Doping-inducted heterojunction is an effective strategy to boost the semiconductor photocatalysis. In this work, an artificial chloroplast-like HPWx@Fe2O3-CNTs photocatalyst was developed by a continuous hydrothermal process and microwave irradiation. This catalyst showed an excellent performance in degradation of biotoxic tetracycline (under mild conditions, tetracycline can be degraded by 100% in 100 min), the apparent rate constant of degradation was 5.5 times higher than that of pure Fe2O3. This is attributed to the synergistic photocatalysis of the Keggin unit of phosphotungstic acid to Fe2O3, which makes the photogenerated electrons trapped in the W5d vacancy state of the Keggin unit, thus delaying the recombination of electron–hole pairs. Moreover, the low-cost HPWx@Fe2O3-CNTs photocatalyst displayed a strong magnetism, leading to a facile separation of the photocatalyst. A relatively stable efficiency of degradation can be maintained. In the light radiation of “Baoxiang river” (Yunnan, China) water sample, the total organic carbon content decreased to 10.58%, which revealed a strong ability of organic carbon mineralization. In addition, E. coli as bacteria indicator was selected to quantitatively monitor the comprehensive toxicity changes in wastewater upon this photocatalytic technology.
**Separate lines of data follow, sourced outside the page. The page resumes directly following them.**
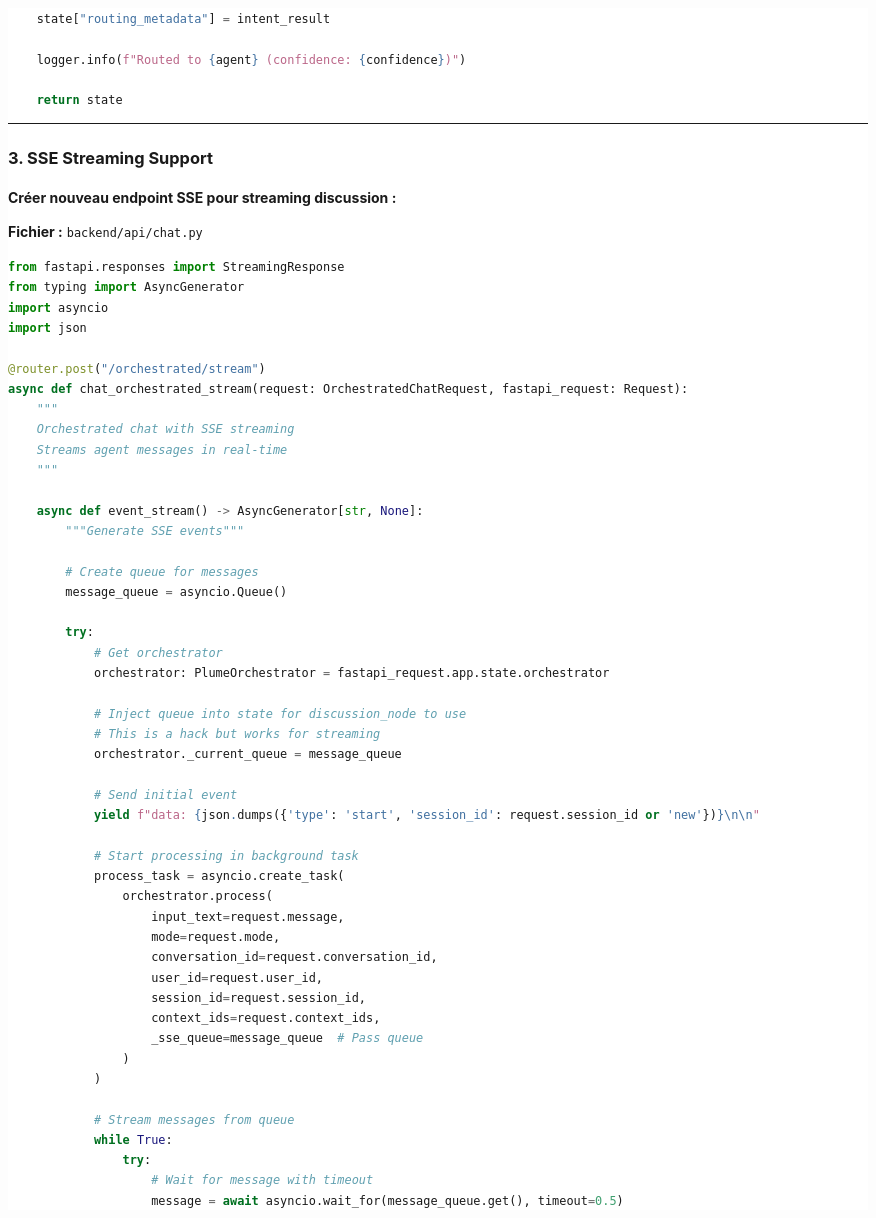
```python
    state["routing_metadata"] = intent_result

    logger.info(f"Routed to {agent} (confidence: {confidence})")

    return state
```

---

### **3. SSE Streaming Support**

**Créer nouveau endpoint SSE pour streaming discussion :**

**Fichier :** `backend/api/chat.py`

```python
from fastapi.responses import StreamingResponse
from typing import AsyncGenerator
import asyncio
import json

@router.post("/orchestrated/stream")
async def chat_orchestrated_stream(request: OrchestratedChatRequest, fastapi_request: Request):
    """
    Orchestrated chat with SSE streaming
    Streams agent messages in real-time
    """

    async def event_stream() -> AsyncGenerator[str, None]:
        """Generate SSE events"""

        # Create queue for messages
        message_queue = asyncio.Queue()

        try:
            # Get orchestrator
            orchestrator: PlumeOrchestrator = fastapi_request.app.state.orchestrator

            # Inject queue into state for discussion_node to use
            # This is a hack but works for streaming
            orchestrator._current_queue = message_queue

            # Send initial event
            yield f"data: {json.dumps({'type': 'start', 'session_id': request.session_id or 'new'})}\n\n"

            # Start processing in background task
            process_task = asyncio.create_task(
                orchestrator.process(
                    input_text=request.message,
                    mode=request.mode,
                    conversation_id=request.conversation_id,
                    user_id=request.user_id,
                    session_id=request.session_id,
                    context_ids=request.context_ids,
                    _sse_queue=message_queue  # Pass queue
                )
            )

            # Stream messages from queue
            while True:
                try:
                    # Wait for message with timeout
                    message = await asyncio.wait_for(message_queue.get(), timeout=0.5)
```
Both experimental and theoretical investigations demonstrated that the unique nano-scale biomimetic structures with high active sites, improvement of visible-light response, and separation and transfer of electrons and holes in heterojunction were responsible for the superior catalytic results.Graphical abstractArtificial Chloroplast-like H3PW12O40@Fe2O3-CNTs photocatalyst has remarkable photocatalytic activity, which is attributed to the synergistic photocatalytic effect of Keggin unit of phosphotungstic acid on Fe2O3, and the hybridization of Fe3d, O2p and W5d (forming Fe–O-W) leads to the improvement of visible light response and the rapid separation and transfer of electrons and holes.